## YOUR OBJECTIVE
Reproduce each line of the material below word for word, leaving out the pictures.

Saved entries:

"""

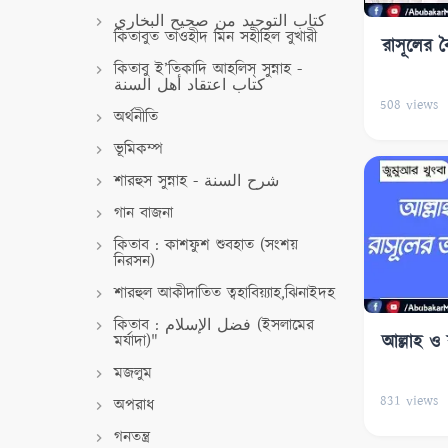
كتاب التوحيد من صحيح البخاري
কিতাবুত তাওহীদ মিন সহীহিল বুখারী
রাসূলের বৈশ
কিতাবু ই’তিকাদি আহলিস্ সুন্নাহ -
كتاب اعتقاد أهل السنة
508
views
অর্থনীতি
ভূমিকম্প
শারহুস সুন্নাহ - شرح السنة
গান বাজনা
কিতাব : কাশফুশ শুবহাত (সংশয়
নিরসন)
শারহুল আকীদাতিত ত্বহাবিয়্যাহ,ঝিনাইদহ
কিতাব : فضل الإسلام (ইসলামের
মর্যাদা)"
আল্লাহ ও 
মজলুম
831
views
অপরাধ
গনতন্ত্র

"""

## THE ANSWER
كتاب التوحيد من صحيح البخاري
কিতাবুত তাওহীদ মিন সহীহিল বুখারী
রাসূলের বৈশ
কিতাবু ই’তিকাদি আহলিস্ সুন্নাহ -
كتاب اعتقاد أهل السنة
508
views
অর্থনীতি
ভূমিকম্প
শারহুস সুন্নাহ - شرح السنة
গান বাজনা
কিতাব : কাশফুশ শুবহাত (সংশয়
নিরসন)
শারহুল আকীদাতিত ত্বহাবিয়্যাহ,ঝিনাইদহ
কিতাব : فضل الإسلام (ইসলামের
মর্যাদা)"
আল্লাহ ও 
মজলুম
831
views
অপরাধ
গনতন্ত্র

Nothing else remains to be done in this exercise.